As Portland’s elected and transportation officials develop a response to the revelations about Uber’s alleged deception, you can review the independent and objective information in our audit here.

-- Minh Dan Vuong, Senior Auditor

Trump Campaign pays Police Bureau’s security bill

As a profession, auditing is often about sowing seeds and waiting (sometimes waiting for a long time) for results. Sometimes results from years-ago audits show up today, and we can track improvements over time.

But for one recent audit, our results were much more immediate, specific, and unquestionably caused by our audit work. In April, we issued an audit on presidential campaign visits. We found that in recent years, the City had spent at least $180,000 on protecting candidates campaigning or fundraising in Portland, but had not sought reimbursement. Police officers either worked overtime, which is an added cost to the City’s budget, or they were drawn away from their regular duties. We recommended that the City follow its policy and charge political campaigns or their organizers for the City’s cost.

In response, the Police Bureau agreed with our recommendation.  In June, they billed a candidate’s campaign for more than $18,000 to cover Portland’s cost of sending police officers to Eugene, where they provided public safety services at a campaign rally. 

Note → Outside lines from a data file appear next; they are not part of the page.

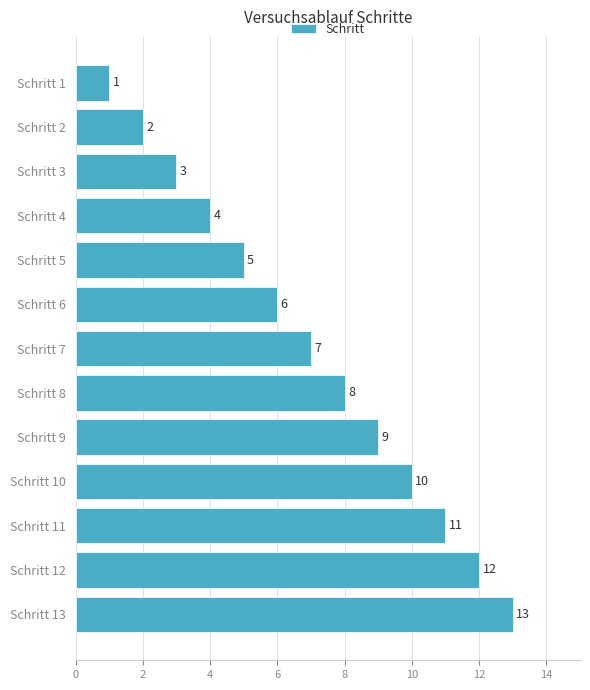

Which label corresponds to the largest value in the chart?

Schritt 13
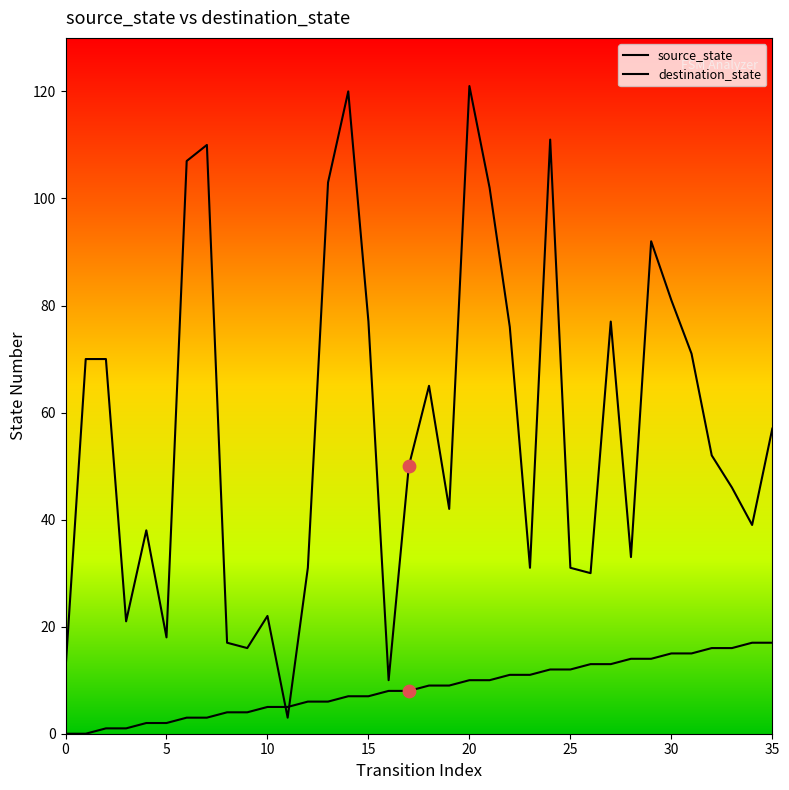

How many lines are shown in the chart?

2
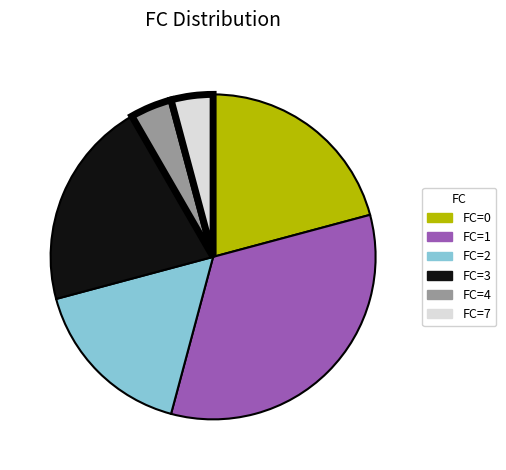

Is there a majority slice in this chart?

No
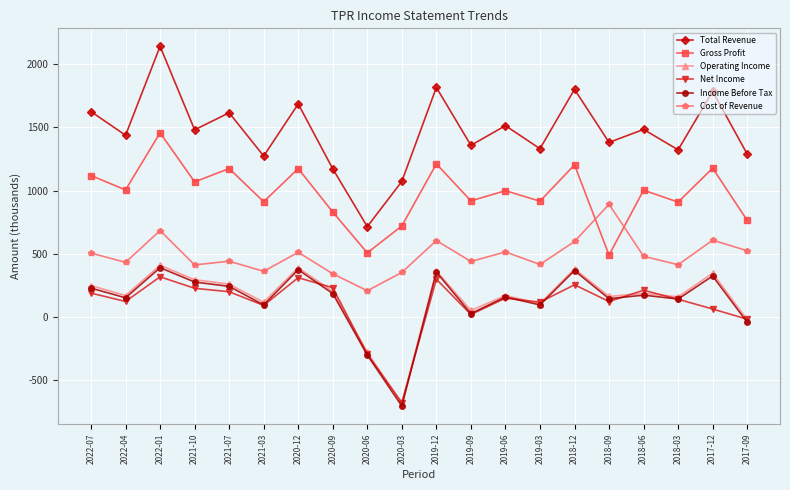

True or false: Operating Income has a value of 159.0 at 2018-03.

True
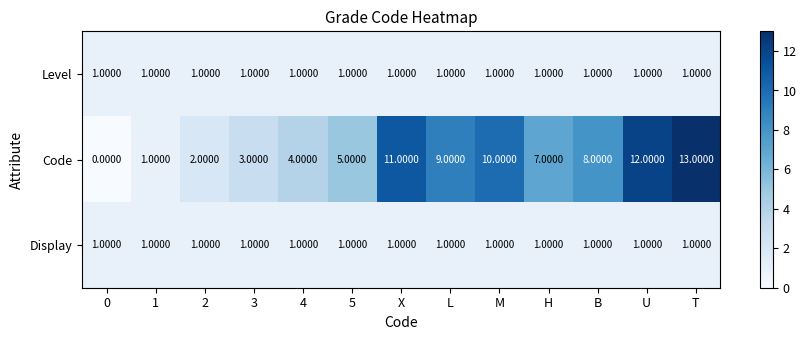

At which category is the sum across all series the highest?

T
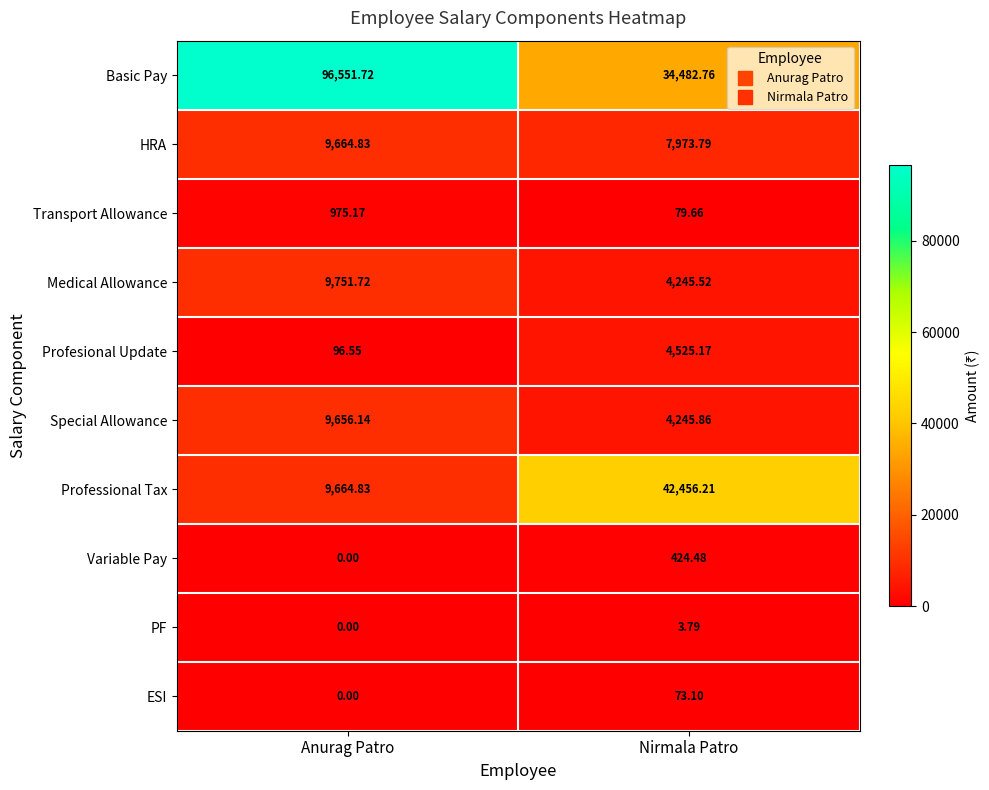

At which category is the sum across all series the highest?

Anurag Patro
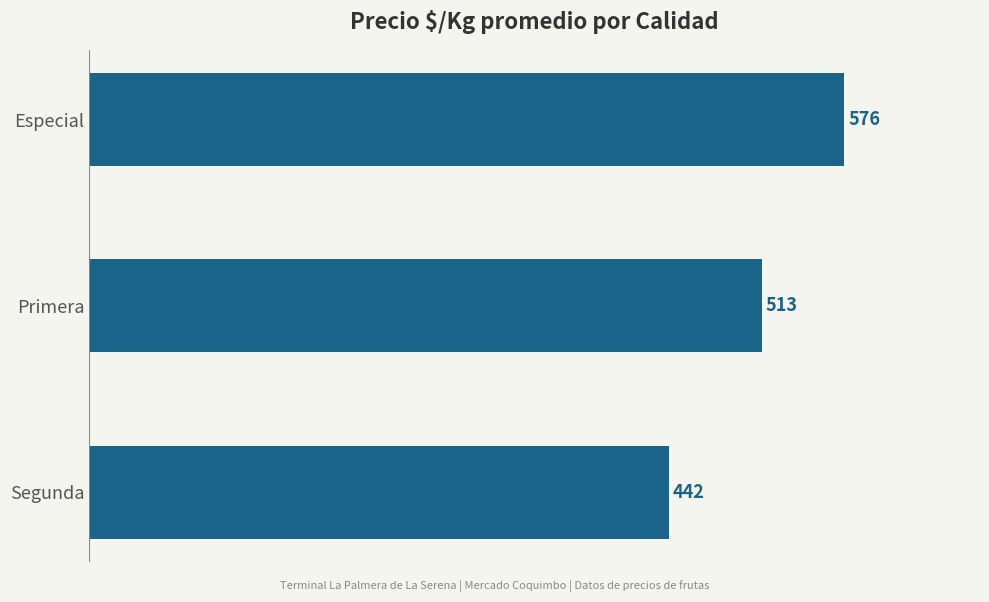

Rank the categories by value from lowest to highest.

Segunda, Primera, Especial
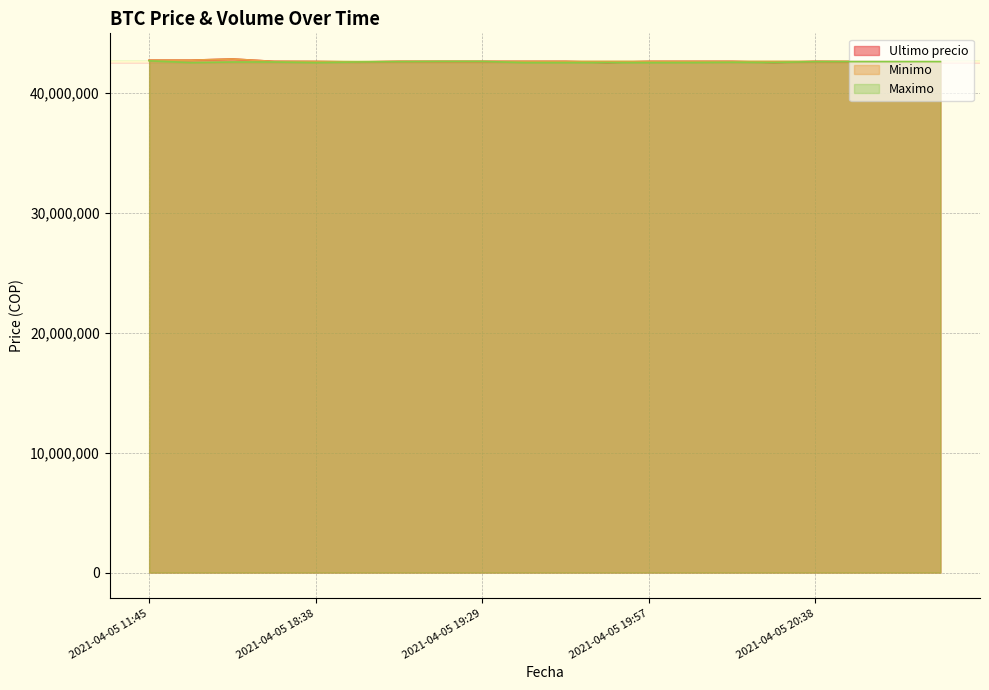

What is the value of the Maximo point at the 9th from the left?

42599999.0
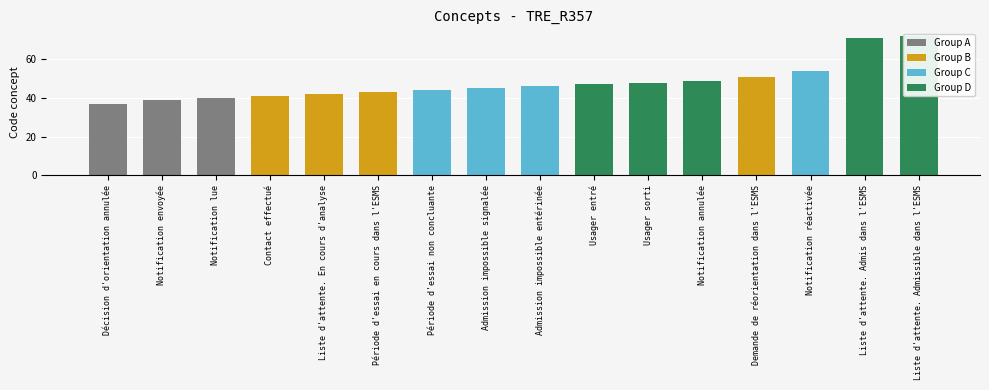

Which label corresponds to the largest value in the chart?

Liste d'attente. Admissible dans l'ESMS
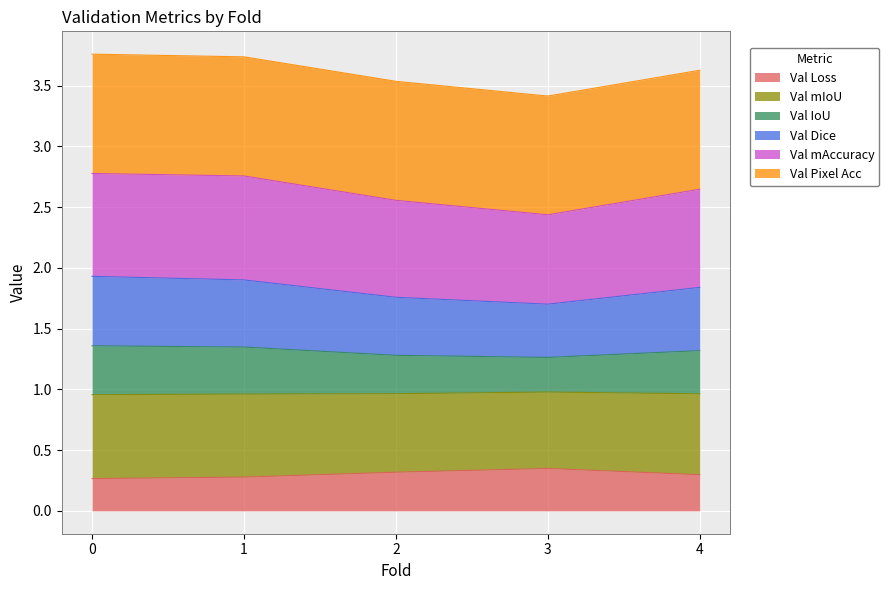

Which has a higher value, 4 or 0?

4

In August, the campaign sent a check for the billed amount to the Police Bureau.

We’ll follow up more fully after Portland has billed for the costs of any other candidate visits this campaign season. We appreciate the Police Bureau’s efforts to implement our audit recommendations and are pleased with the immediate impact of our audit and the resulting reimbursement to Portland for its overtime costs to provide City services for campaign events.